Separately, we have quietly transitioned to having the majority of the vaccinated population being “fully vaccinated”, having gotten both shots. That wasn’t the case the last time I refreshed this analysis, about a month ago.
And the upshot is that, if we can assume five total infections for every reported infection, right now, the majority of U.S. residents should now be immune to COVID-19. As shown in the calculation below. (Counts of vaccinations and infections are from the CDC dashboard.)
You will see supposed experts point to the current “surge” in (continental) Europe and say that such as surge is inevitable in the U.S. This is logically incorrect. If fails to account for the brilliant U.S. leadership that resulted in our having vastly more COVID-19 cases per capita than most of continental Europe. And our much faster rate of vaccination. And, because of those two factors, continental Europe is in a much more vulnerable position than we are.
Germany, for example, has had about 2.5M diagnosed COVID-19 cases, out of a population of about 80M. Or, in round numbers, about a third of the number of diagnosed cases that we’ve had, per capita. In addition, they currently have under 3% of their population fully vaccinated, versus 12% of the U.S. population. Combined, that leads to much lower overall rates of COVID-19 immunity in continental Europe than in the U.S.
Here’s how the U.S. would look, at those German rates (one-third the number of infections, one-fourth the number of vaccinations).

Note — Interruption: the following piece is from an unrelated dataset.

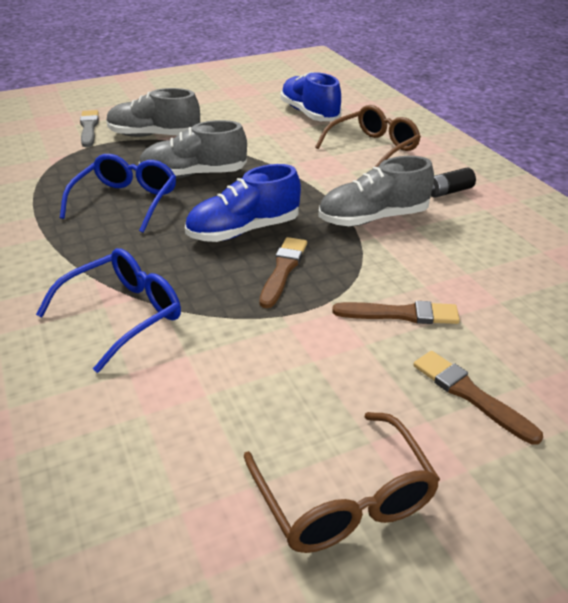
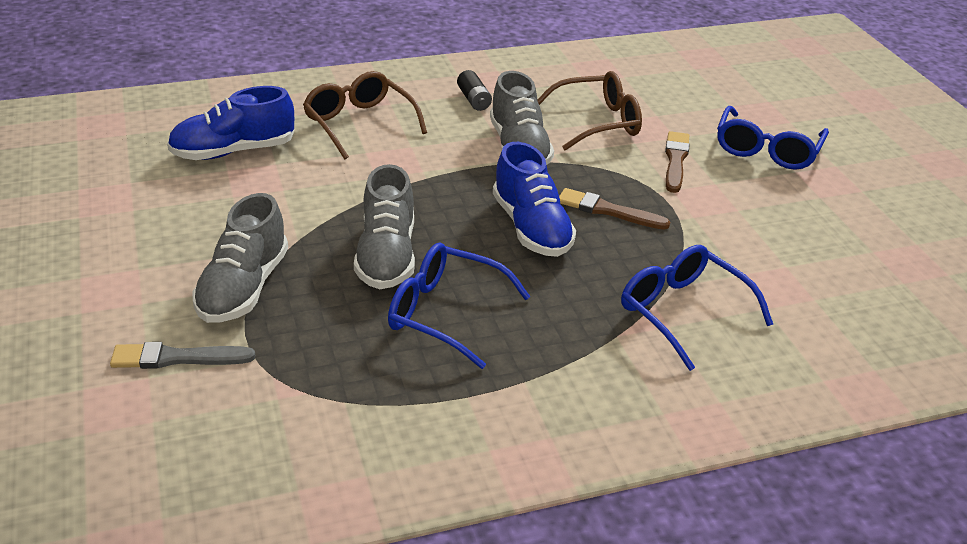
camera: 85 degrees left, 0 degrees up
(344, 498) = (872, 214): brown glasses -> brown glasses (597, 122)
(470, 395) = (767, 150): brown brush -> blue glasses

Maybe 16% of the population would be immune (again assuming five undiagnosed cases for every diagnosed case. That assumption on the un-diagnosed may be excessive, given Germany’s generally good track record at testing and the efficient ways they went about it (Post #605.)
The only point here is that just because continental Europe is having a surge in cases, that does not necessarily imply that we will. Or that we won’t. Our situation is markedly different from the typical country in continental Europe. In most of Europe, the great majority of the population has no immunity to COVID-19. In the U.S., that is (probably) no longer true.
The second thing to keep in mind is how slow the transition to a fourth wave should be. And how long the lags in the system are. My original “simple model” was set to run a little fast, and as of 3/3/2021 it was running about four days too fast. And so, the original prediction that the 4th wave would start in the 3rd week of march needs to be pushed off by about a week. If the only thing happening were the takeover of the U.K. variant, we’d now expect the declines in new cases to stall out, and begin rising, in the fourth week of March.
Note: This model is outdated and runs a little bit “too fast”. See text above.
But this simple model doesn’t account for changes in herd immunity over time. it just takes the observed rate of transmission and runs with that.
If I project the herd immunity table out to the end of this month, assuming 2M vaccinations per day, and a new-case rate of 15 / 100,000 / day, we should be approaching 60% of the population immune to COVID-19 by April 1. Surely, at that level, that has to start having some impact.
My point is, there’s nothing certain about a fourth wave. We may or may not see it.
For sure, relaxing COVID-19 hygiene under theses circumstances is pretty spectacularly stupid. (Everything above assumes that we maintain the same level of hygiene as we did in the past, because that’s the level of hygiene that generated the historical numbers.) We’ve got maybe a couple of weeks to go before we’ll know whether or not there’s going to be a 4th wave, all other things equal. As a nation, the remaining adults just have to pass the marshmallow test for the next two weeks.